Indigenous leader makes plea for unity among B.C. First Nations to save wild salmon

By The Canadian Press on June 21, 2024.

Indigenous dancers perform the Salmon Dance on Indigenous Peoples Day at the Mungo Martin House in Thunderbird Park, in Vancouver, Friday, June 21, 2024. The dancers and Indigenous elders were celebrating wild salmon and the recent federal government decision to ban open net-pen salmon farms in B.C. waters in June 2029. THE CANADIAN PRESS/Dirk Meissner

VICTORIA – Indigenous dancers have circled a fire inside Victoria’s Mungo Martin House in a celebration of wild salmon on National Indigenous Peoples Day.

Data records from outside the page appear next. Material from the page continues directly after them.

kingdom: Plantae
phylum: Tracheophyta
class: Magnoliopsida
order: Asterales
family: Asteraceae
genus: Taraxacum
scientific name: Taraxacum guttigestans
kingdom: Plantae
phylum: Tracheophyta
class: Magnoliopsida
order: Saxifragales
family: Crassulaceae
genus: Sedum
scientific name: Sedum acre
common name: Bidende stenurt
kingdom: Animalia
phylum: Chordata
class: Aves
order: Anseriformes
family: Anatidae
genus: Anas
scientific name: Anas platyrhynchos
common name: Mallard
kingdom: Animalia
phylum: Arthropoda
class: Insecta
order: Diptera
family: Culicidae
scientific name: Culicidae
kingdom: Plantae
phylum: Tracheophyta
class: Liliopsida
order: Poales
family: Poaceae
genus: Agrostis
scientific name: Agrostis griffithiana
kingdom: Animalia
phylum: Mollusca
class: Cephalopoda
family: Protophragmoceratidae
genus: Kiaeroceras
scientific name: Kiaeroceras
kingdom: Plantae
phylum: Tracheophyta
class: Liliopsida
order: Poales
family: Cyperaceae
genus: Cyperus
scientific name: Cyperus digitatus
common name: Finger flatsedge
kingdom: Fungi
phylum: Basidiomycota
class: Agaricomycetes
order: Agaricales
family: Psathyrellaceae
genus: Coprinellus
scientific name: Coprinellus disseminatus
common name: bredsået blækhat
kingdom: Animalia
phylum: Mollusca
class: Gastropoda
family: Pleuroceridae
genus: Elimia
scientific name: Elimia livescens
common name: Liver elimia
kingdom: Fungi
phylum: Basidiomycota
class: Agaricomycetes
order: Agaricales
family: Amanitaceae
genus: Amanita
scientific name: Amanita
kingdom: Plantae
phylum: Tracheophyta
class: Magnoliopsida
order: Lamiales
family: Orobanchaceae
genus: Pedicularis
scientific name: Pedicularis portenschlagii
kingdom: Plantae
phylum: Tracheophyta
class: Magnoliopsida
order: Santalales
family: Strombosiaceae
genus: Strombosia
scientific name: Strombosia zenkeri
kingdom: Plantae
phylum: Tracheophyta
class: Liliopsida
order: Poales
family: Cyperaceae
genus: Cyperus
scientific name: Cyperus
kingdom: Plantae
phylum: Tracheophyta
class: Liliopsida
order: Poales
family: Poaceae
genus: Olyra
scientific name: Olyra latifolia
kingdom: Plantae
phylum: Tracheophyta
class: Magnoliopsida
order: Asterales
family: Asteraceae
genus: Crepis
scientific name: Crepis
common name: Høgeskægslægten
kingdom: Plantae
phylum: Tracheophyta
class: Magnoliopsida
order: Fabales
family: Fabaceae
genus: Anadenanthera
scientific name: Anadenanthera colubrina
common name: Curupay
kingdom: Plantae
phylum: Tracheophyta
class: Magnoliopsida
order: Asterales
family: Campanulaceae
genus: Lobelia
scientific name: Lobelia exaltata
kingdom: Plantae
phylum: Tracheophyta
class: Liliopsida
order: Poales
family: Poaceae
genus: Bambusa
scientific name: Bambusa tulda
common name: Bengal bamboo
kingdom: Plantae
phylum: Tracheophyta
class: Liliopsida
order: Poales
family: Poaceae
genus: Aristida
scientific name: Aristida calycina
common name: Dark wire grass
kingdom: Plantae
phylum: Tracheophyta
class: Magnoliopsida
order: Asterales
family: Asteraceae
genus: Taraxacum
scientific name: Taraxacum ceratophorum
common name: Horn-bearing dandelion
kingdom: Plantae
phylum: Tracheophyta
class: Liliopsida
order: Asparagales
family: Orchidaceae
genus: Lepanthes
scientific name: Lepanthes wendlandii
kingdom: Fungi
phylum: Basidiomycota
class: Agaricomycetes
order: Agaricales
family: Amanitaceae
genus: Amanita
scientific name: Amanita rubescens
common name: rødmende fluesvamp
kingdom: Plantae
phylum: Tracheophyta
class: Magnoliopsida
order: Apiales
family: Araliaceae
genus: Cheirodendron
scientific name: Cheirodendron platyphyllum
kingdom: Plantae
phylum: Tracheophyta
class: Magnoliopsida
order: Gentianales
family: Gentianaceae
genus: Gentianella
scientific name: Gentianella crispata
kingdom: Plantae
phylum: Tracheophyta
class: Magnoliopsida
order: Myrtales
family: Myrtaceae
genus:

Members of the Namgis First Nation from the Alert Bay area of northern Vancouver Island gathered at the traditional long house to honour their deep connections to the fish.

Eighty-two-year-old Hereditary Chief Chris Cook says he remembers years ago when local rivers and streams were so full of wild salmon he could almost walk across their backs.

He says he and the Namgis hope the days of plentiful wild salmon will return after the federal government this week said it would ban open net-pen fish farms in B.C. waters by 2029.

Cook is pleading for unity among B.C. First Nations to rebuild wild salmon stocks.

More than 100 B.C. First Nations say they support the removal of open net-pen salmon farms, but about two dozen First Nations operate such farms and oppose their closure.